Once the city switched from its on-premises security appliance, the problem subsided.
“Our rate of infections has dropped almost literally to zero,” says John Sobieralski, network coordinator for the city. “If we see something every few weeks, that’s a lot.”
Aspen opted for OpenDNS, a cloud-based network security service that provides automatic protection against attacks. Sobieralski is still not sure why the city’s onsite solution was so much less effective, given that the vendor was constantly pushing out updates. But the cloud service has proved to be a winner, in both performance and price.
“It’s quite a bit less expensive than an on-premises solution,” says Sobieralski. “There are a lot of cloud services out there that give you a lot of bang for your buck.”
Putting the Cloud First
Security is just one of the many services that state and local governments are migrating to the cloud, which includes storage, telephony, email, collaboration software, backup and recovery, virtual machines and more. That robust menu of options has even spawned a new acronym: XaaS, for Anything or Everything as a Service.
Instead of thinking of the cloud as something that might make sense for one or two services, public-sector IT shops increasingly consider the cloud as the default.
“When we’re looking at new applications or upgrades to legacy applications, cloud-first is kind of the rule,” says Sobieralski, who has also moved the city’s email to the cloud and will deploy a new enterprise resource planning solution. “It doesn’t mean we always go that way, but we look at whether there is a good cloud-based solution for something we want to do.”
Many cities and states began their venture into the cloud by migrating email. Hosted websites and content management systems were also popular early steps, says Shawn McCarthy, research director for IDC Government Insights.
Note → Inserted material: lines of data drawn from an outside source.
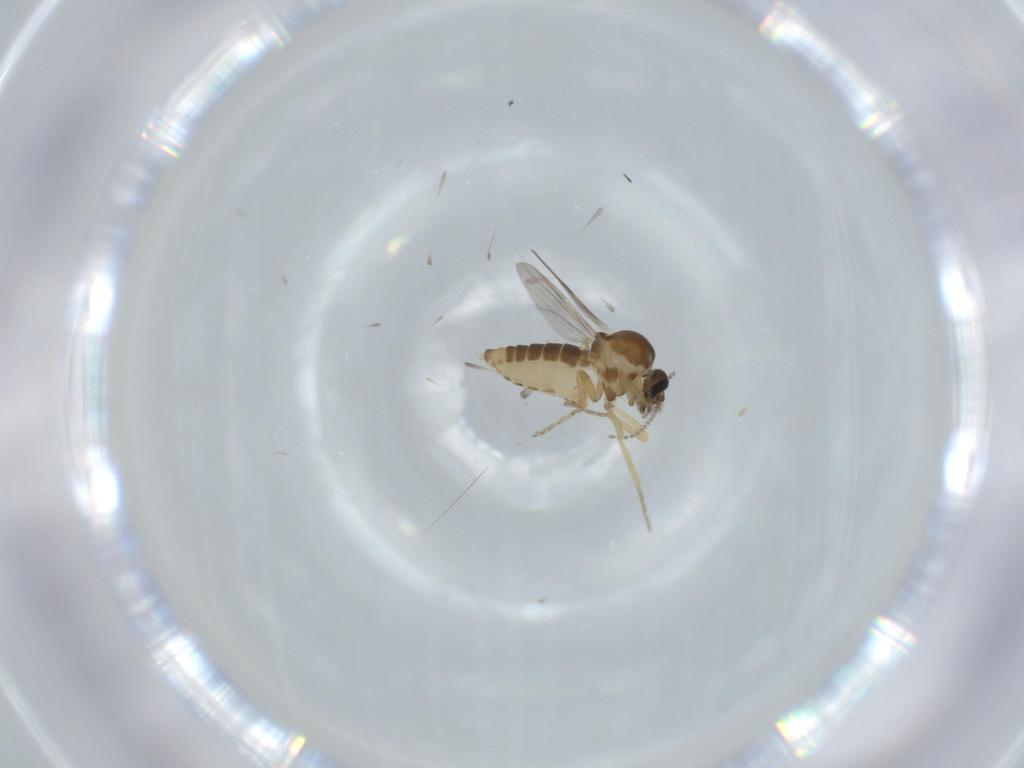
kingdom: Animalia
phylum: Arthropoda
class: Insecta
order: Diptera
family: Ceratopogonidae
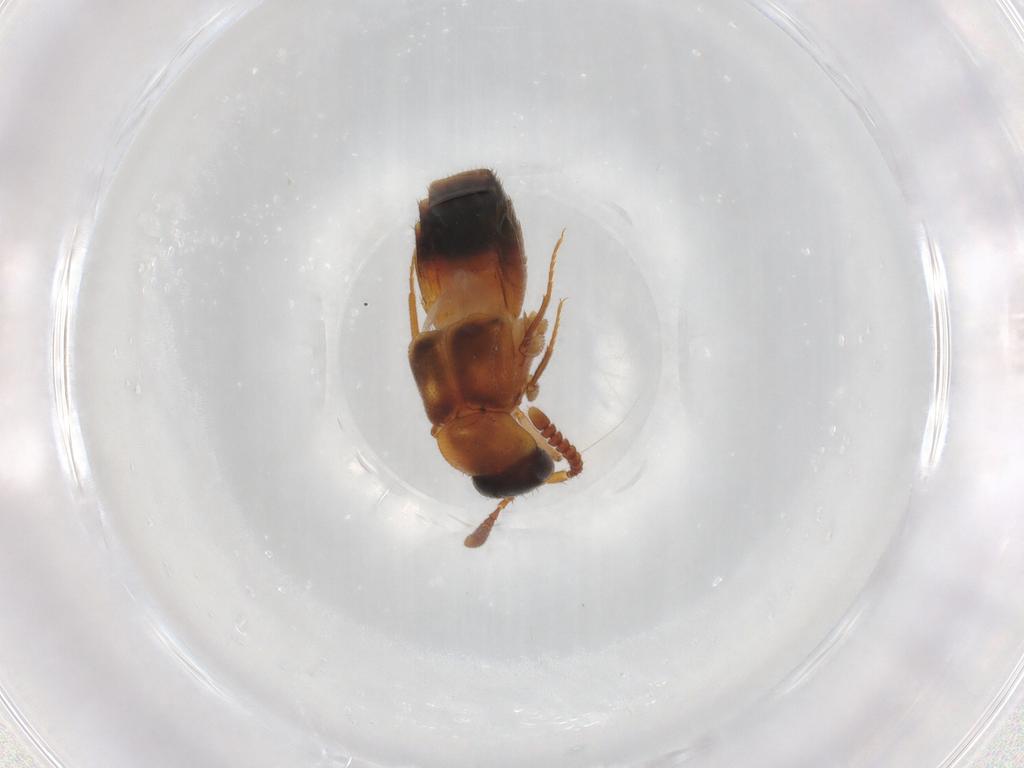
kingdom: Animalia
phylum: Arthropoda
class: Insecta
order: Coleoptera
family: Staphylinidae
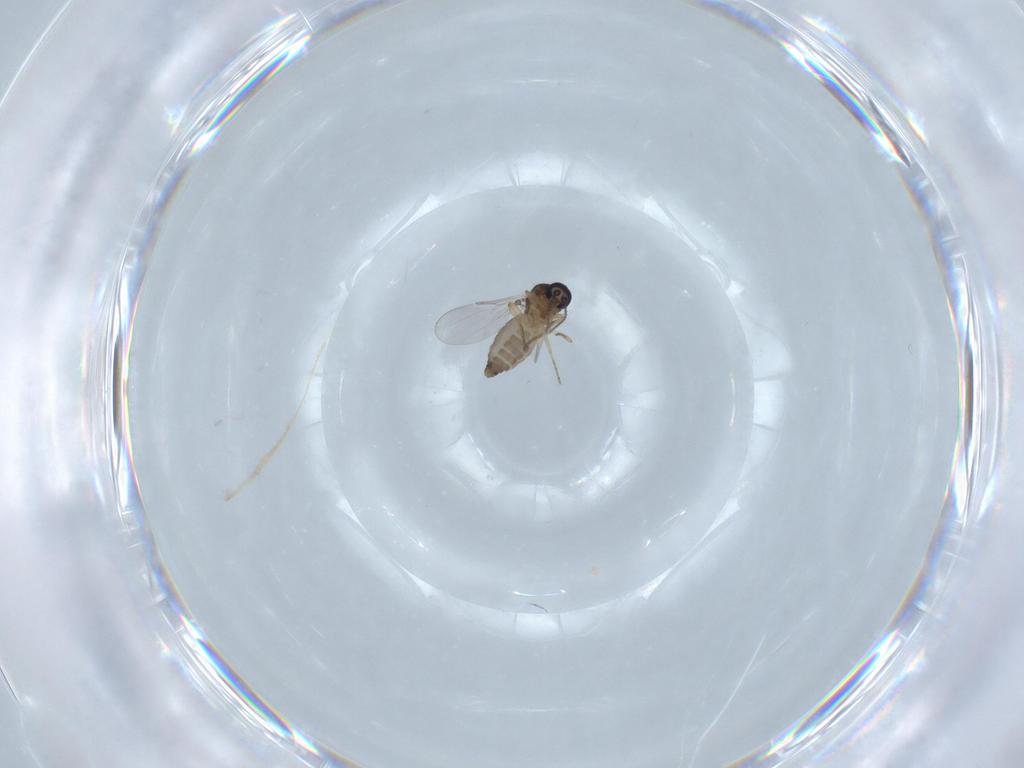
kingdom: Animalia
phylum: Arthropoda
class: Insecta
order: Diptera
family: Ceratopogonidae
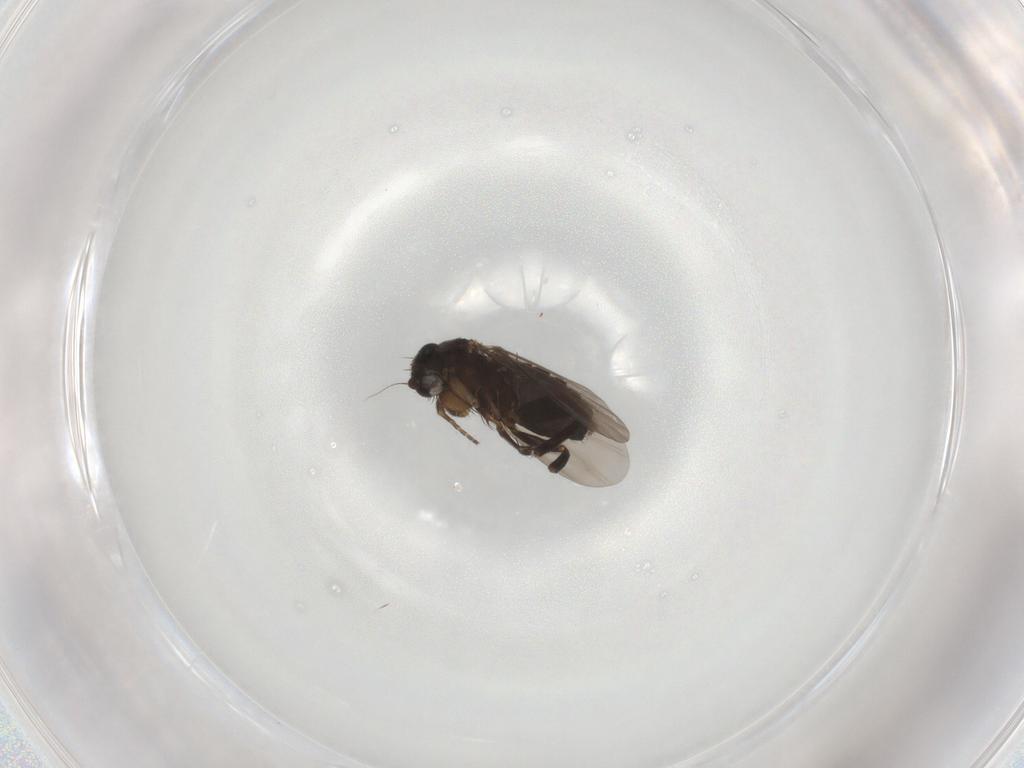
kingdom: Animalia
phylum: Arthropoda
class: Insecta
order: Diptera
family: Phoridae
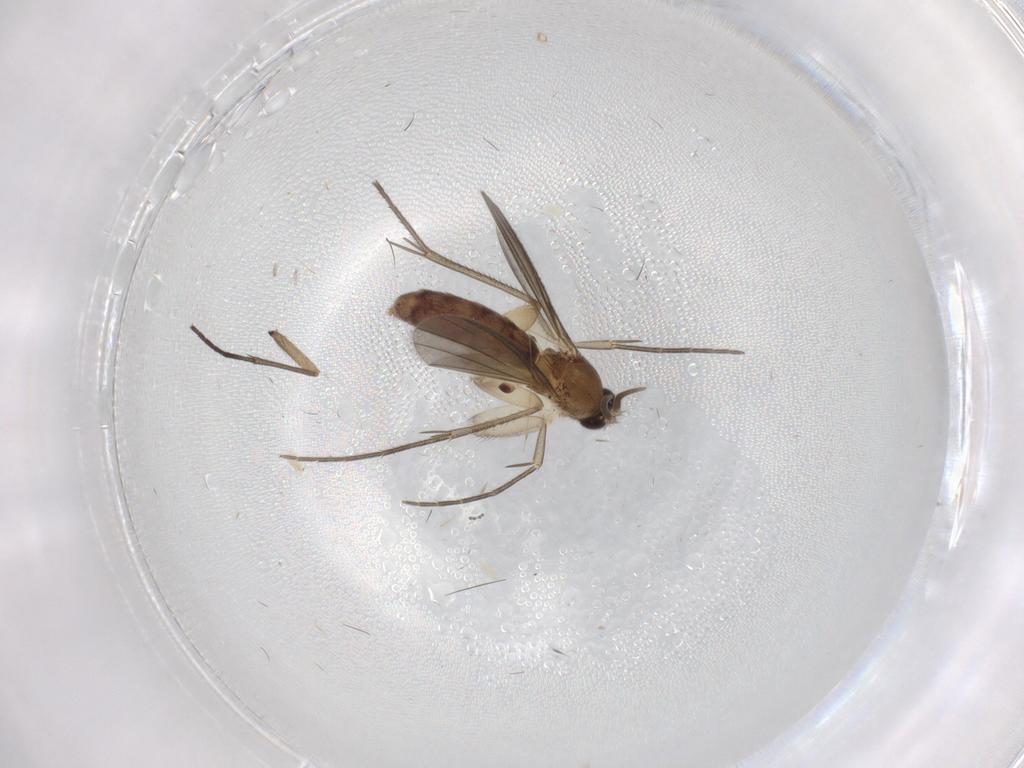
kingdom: Animalia
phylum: Arthropoda
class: Insecta
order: Diptera
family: Mycetophilidae
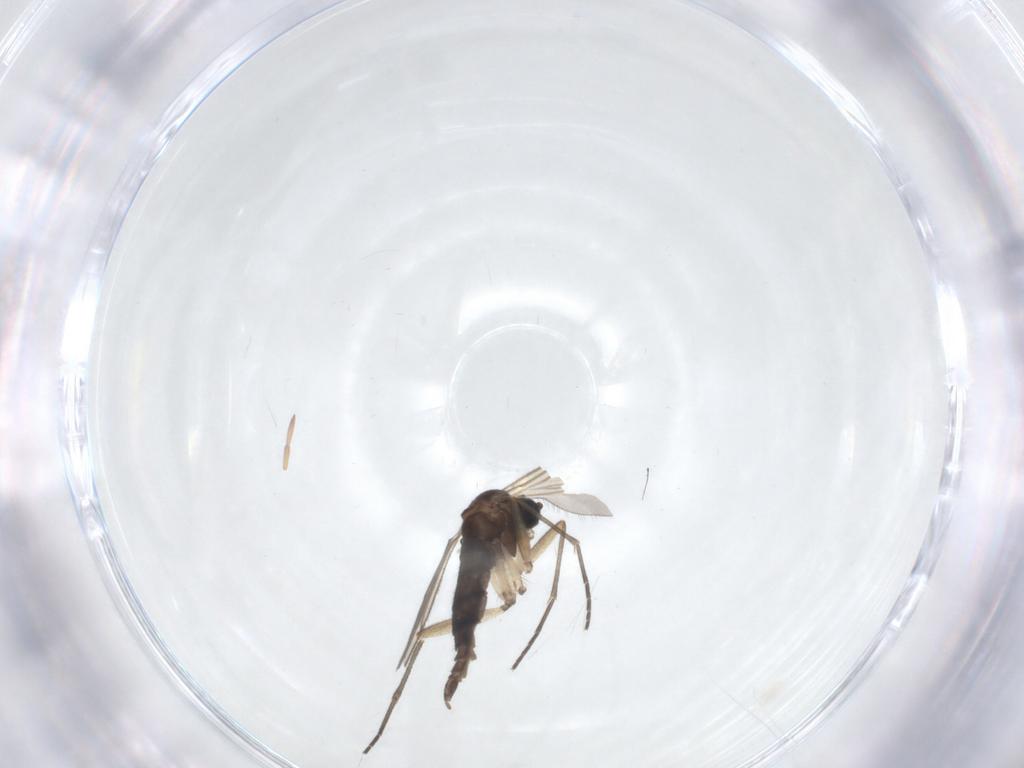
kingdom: Animalia
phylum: Arthropoda
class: Insecta
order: Diptera
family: Sciaridae
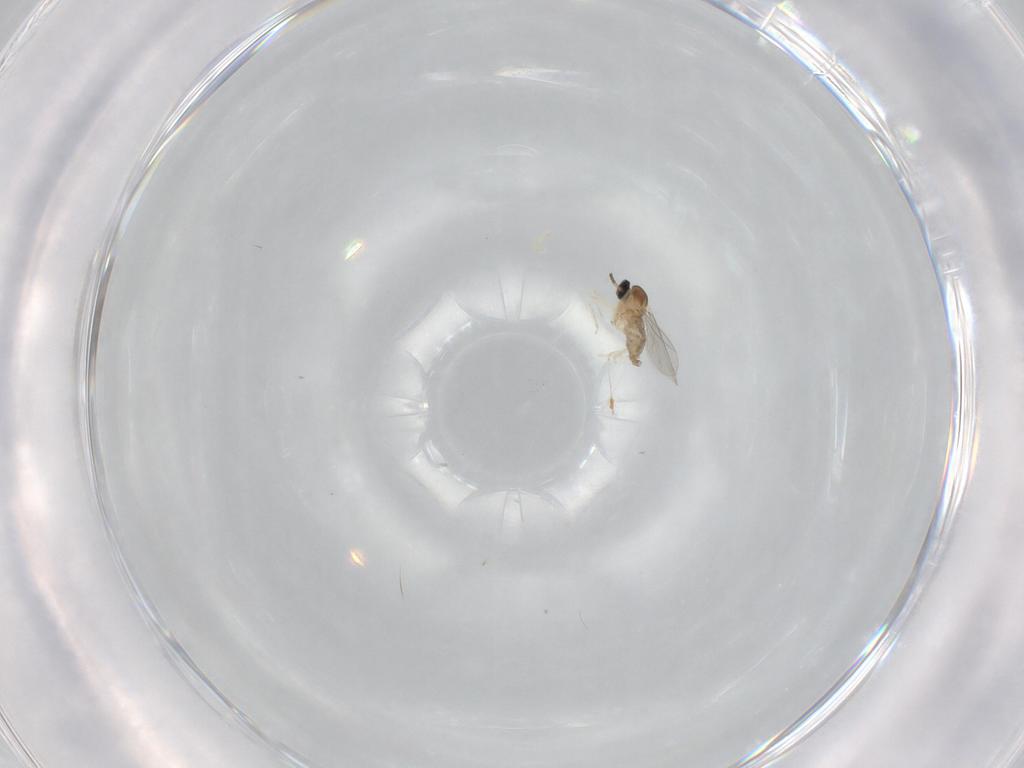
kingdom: Animalia
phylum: Arthropoda
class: Insecta
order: Diptera
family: Cecidomyiidae
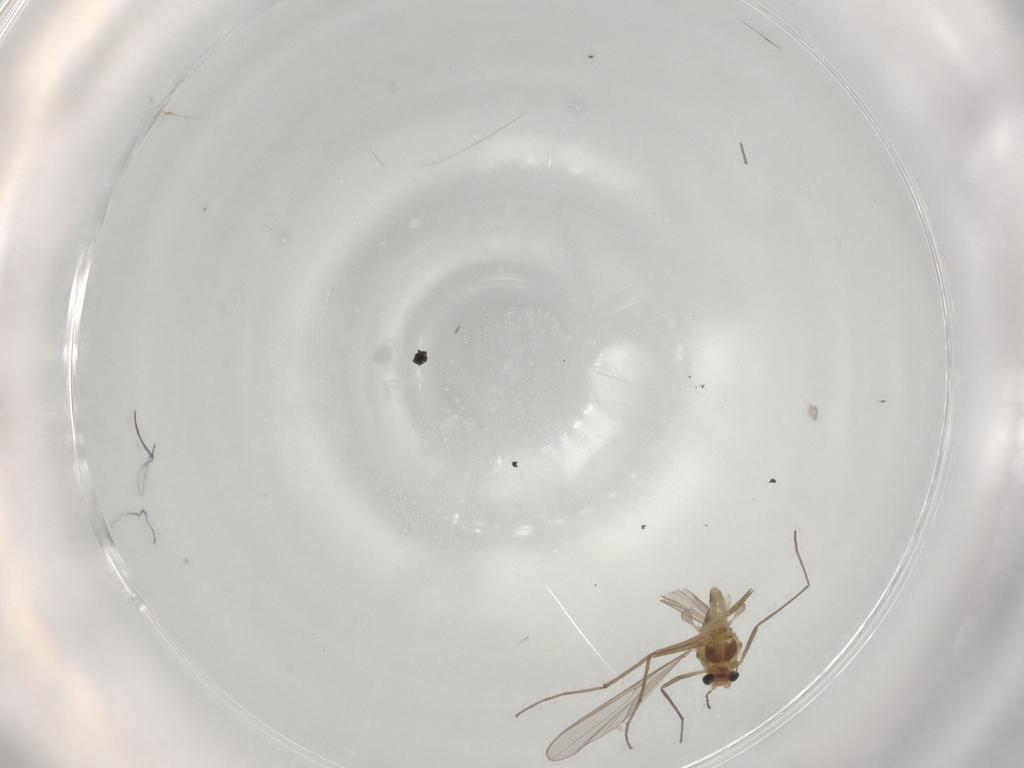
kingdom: Animalia
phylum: Arthropoda
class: Insecta
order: Diptera
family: Chironomidae
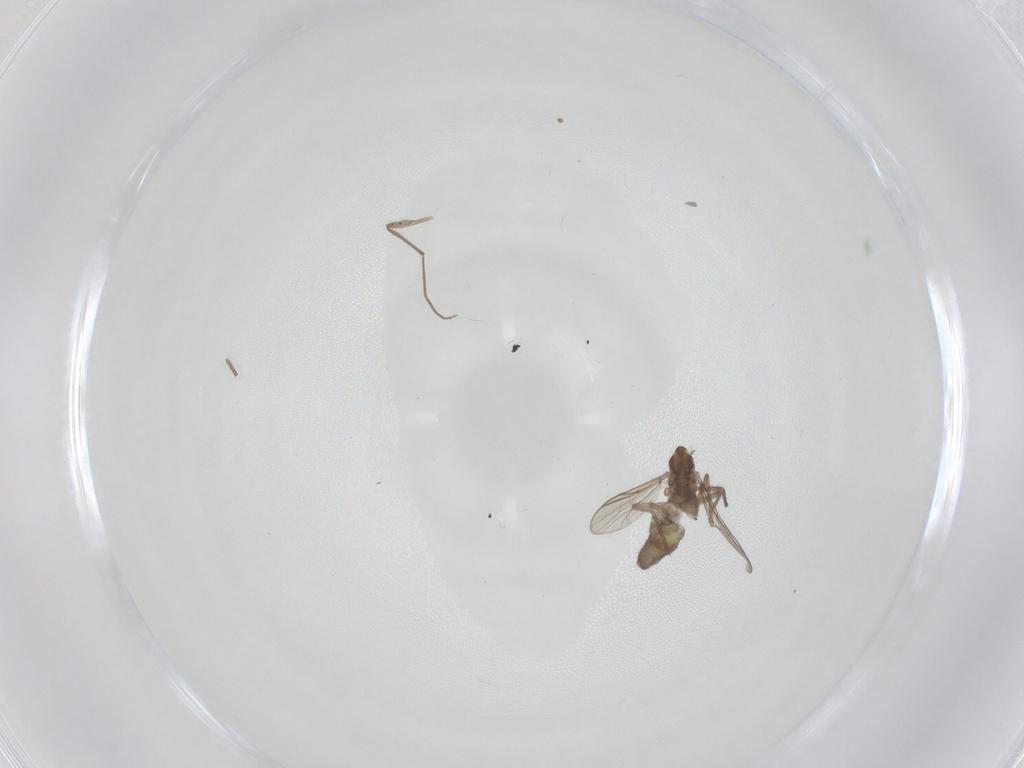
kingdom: Animalia
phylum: Arthropoda
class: Insecta
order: Diptera
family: Chironomidae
As cloud matured, “people found that they could get special things that they needed, that were already hosted,” including database query, social media and business analytics tools.
McCarthy notes that small cities in particular are using cloud-based services to add new features to their websites, such as online bill pay and permitting. “Hosting companies allow them to choose the modules they want,” he says. “Setting up all those pieces yourself is very expensive.”
The Ohio Department of Administrative Services moved into the cloud to replace an aging Centrex system with hosted Voice over IP. The state began its switch to VoIP in mid-2012 and currently has more than 21,000 users on the cloud-based system, says Eric Schmidt, the department’s IT architect.
With hosted voice, the state has added video functionality to around 80 percent of its phones — a feature that Schmidt says can enhance collaboration. The solution also provides greater flexibility, he says. “This allows folks to become more mobile. You can go to another building and log in, and that becomes your phone. Or you can just pick up your phone and take it with you and plug it in when you get there.”
While the cost of buying servers versus leasing is important, it’s far from the only factor that governments should consider when exploring the cloud.
The city of Charlotte, N.C., migrated its contact center telephone systems to the cloud (and is looking to do the same for other telephone users with VoIP) in part to avoid the cost of supporting those systems.
“Phone systems are extremely complex,” says Bellverie Ross, senior manager for innovation and technology for the city. “Maintaining the system onsite is expensive and involves high-salaried engineers.”
Moving the systems to the cloud also turns systems into an ongoing operational expense, rather than requiring a large upfront capital expenditure — an important consideration that can have ramifications during the budgeting process of many municipalities.
“The way government capital funding functions, we would have had to constantly go back and get new money whenever we wanted system upgrades for an on-premises solution,” says Ross. “With hosted, we don’t need to do that; it is baked into the cost.”
Cleveland Public Library saved money by migrating more than 3,000 users to the cloud, switching from a mix of email platforms spread across more than 40 library systems in the CLEVNET network in favor of Office 365. “The cost of ownership was getting too high,” says Larry Finnegan, acting director of IT for Cleveland’s library system. The switch gave users more storage space and also provided access to Microsoft’s other cloud tools. But Finnegan notes that the decision really came down to cost savings.
A Case-by-Case Approach
The cloud isn’t a good fit — or less expensive — for every application, however. For example, Finnegan says it makes more sense to keep the library’s online catalog system in-house.
“It’s giving our customers what they need, instead of a generic one-for-all,” he says. “What we do is different from what some other libraries want or need. Finnegan adds that moving to a hosted catalog system wouldn’t save the library any money.
IDC’s McCarthy recommends that every organization perform a return-on-investment analysis when considering what applications to send to the cloud. Such an analysis will include the cost of the solution, of course, but also other factors such as how much physical infrastructure, staff and licensing an organization already has in place to support an on-premises solution. “If you made all that investment for yourself five or six years ago, you’re probably not going to migrate immediately,” he notes.
Sobieralski says that while Aspen has only migrated a few applications to the cloud, the number will likely increase. “Any time we have a project, we look at whether it makes sense to do it in the cloud, and it’s possible that in the future, we may move there more and more,” he says. “I think we will.”